Cumnock
- Full name: Cumnnock Football Club
- Nickname(s): the Reds
- Founded: 1875
- Dissolved: 1886
- Ground: New Station Field
- Secretary: Arch. Campbell
| Home colours |

= Cumnock F.C. (1875) =

Former association football club in Scotland

Cumnock Football Club was an association football club from Cumnock, Ayrshire, Scotland.

==History==

The club was formed in 1875; its first season consisted of 7 matches, with 1 win, 3 draws, and 3 defeats. The club's first secretary, Archibald Campbell, worked at the Clydesdale Bank in town.

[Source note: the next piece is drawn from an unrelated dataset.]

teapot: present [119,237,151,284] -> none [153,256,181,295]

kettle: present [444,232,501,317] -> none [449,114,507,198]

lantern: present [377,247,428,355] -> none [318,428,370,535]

Cumnock entered the Scottish Cup from the 1876–77 season until 1886–87. The furthest it reached was the third round, which it managed on two occasions. The first time (in 1879–80) was without winning a tie; in the first round, the club was drawn at Irvine, but arrived 2 hours late because of a railway accident. The Scottish Football Association ordered a replay on the following Saturday, a coin toss giving Cumnock home advantage, but Irvine refused to comply, and the SFA therefore awarded the tie to Cumnock. Cumnock then had a second round bye, but lost at Hurlford in the third round. The club did not win a tie until 1880–81, beating Auchinleck Boswell 7–1 away in the first round, but losing again at Hurlford in the second.

The second time the club reached the third round was in 1883–84, having beaten Maybole 4–0 and enjoying a bye, then losing 4–1 at Cartvale. This match was the only time the club played a tie against a club not from Ayrshire.

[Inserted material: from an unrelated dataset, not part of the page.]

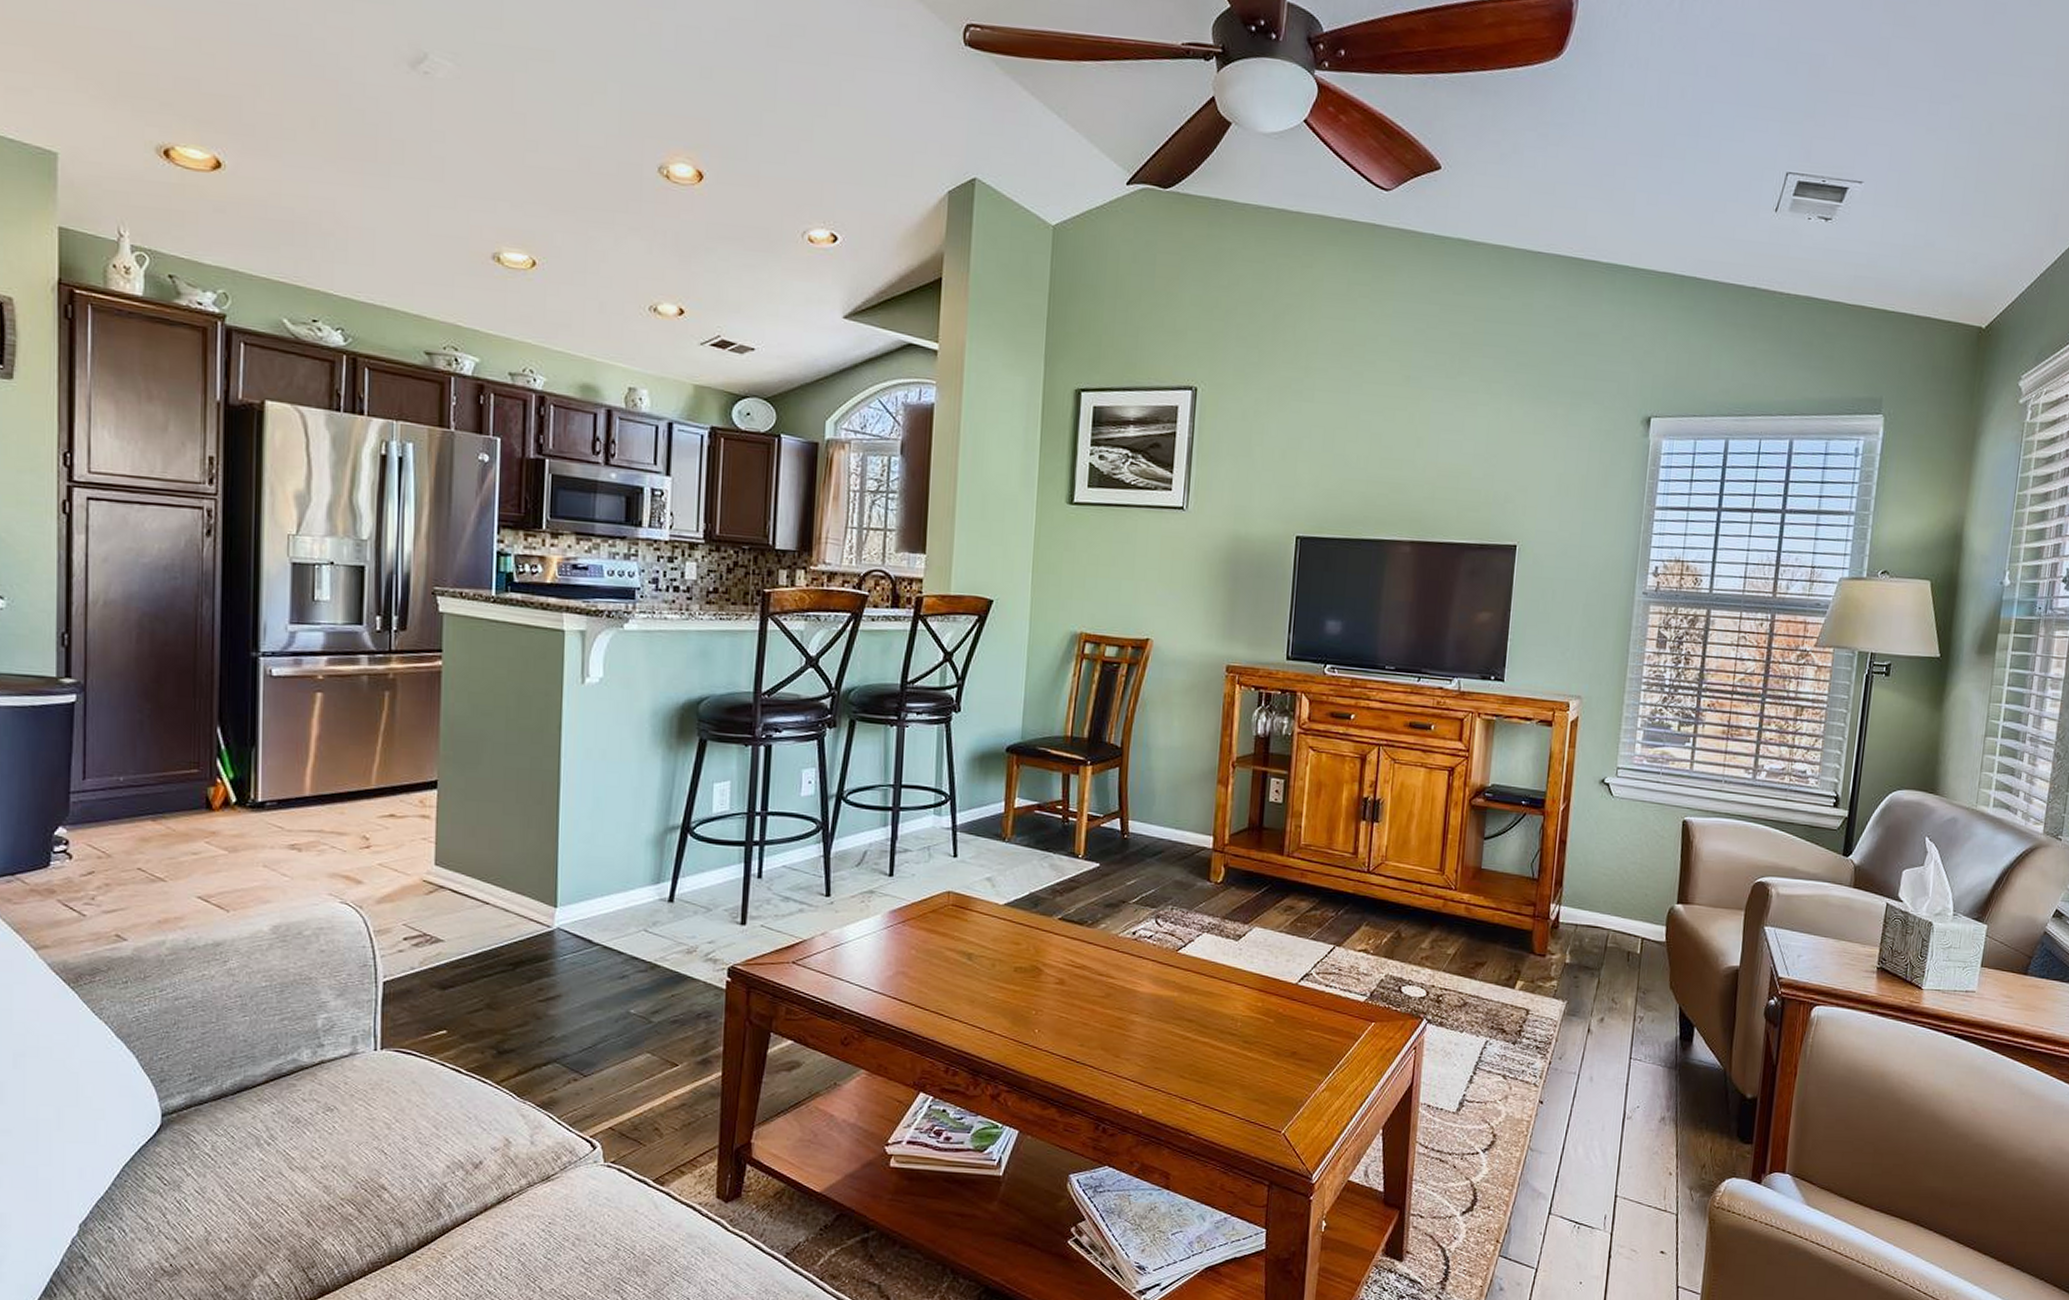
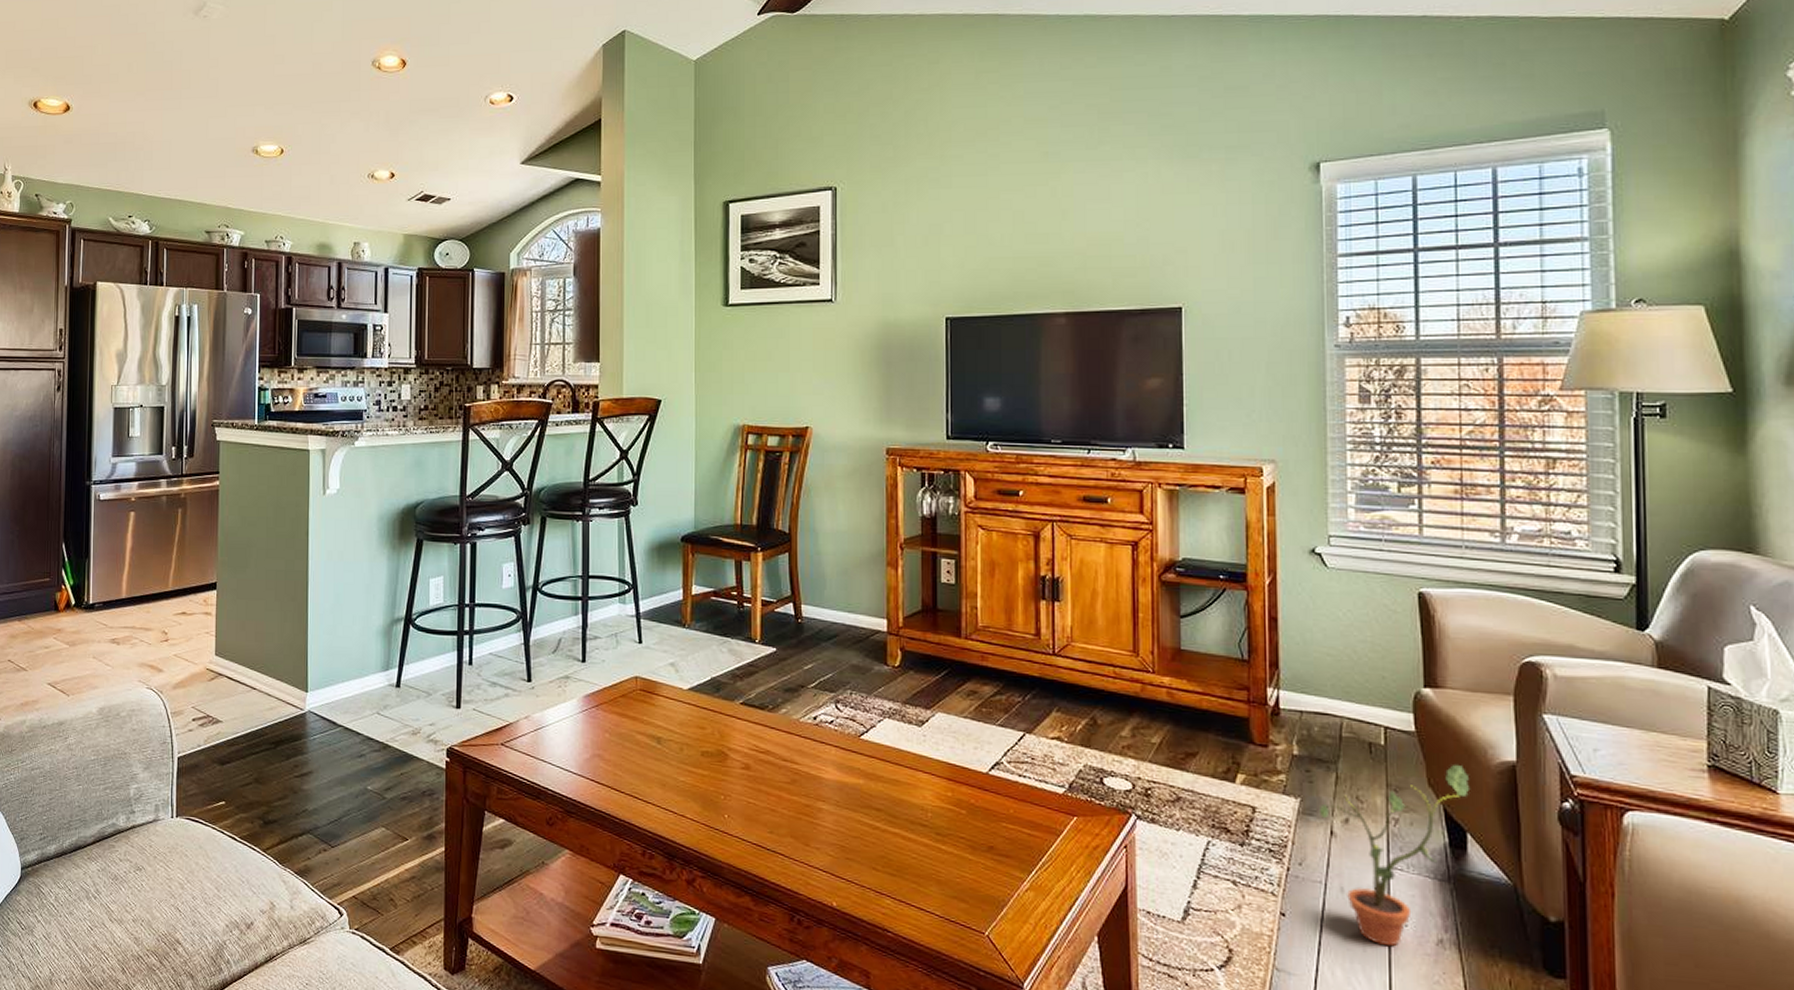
potted plant: none [1581,970,1702,1125] -> present [1320,765,1471,947]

Cumnock had a similar lack of success in the Ayrshire Cup, a competition which it entered from its first instalment in 1877–78 until 1886–87. In 1878–79 the club reached the third round for the only time and lost 8–0 at Kilmarnock Athletic, which went on to win the competition.

The 1885–86 season was the last in which the club played competitive matches. In the national and county cups it was eliminated by Hurlford by heavy scores; in the first round of the Scottish by 5 goals to 1, and in the second round of the Ayrshire by 8 goals to 2.

The club remained theoretically active in 1886–87, but it had to cede its first round tie against Kilmarnock in the Scottish Cup as being unable to raise a team. The club was scheduled to face the obscure Ballochmyle club - a side which only existed for one season - in the first round of the Ayrshire Cup before 25 September, but Cumnock scratched from that fixture too. The only reported match the club may have played in the season was a friendly defeat at Thornhill, the losing club being named as Old Cumnock.

==Colours==

The club wore maroon shirts and white shorts. The club was known as the Reds, even though one report naming them as such confirms the shirt colour to have been maroon.

==Ground==

The club originally played at Greenmill Holm on the Ayr Road. In 1879 the club moved to a ground near the new railway station, prosaically named New Station Field.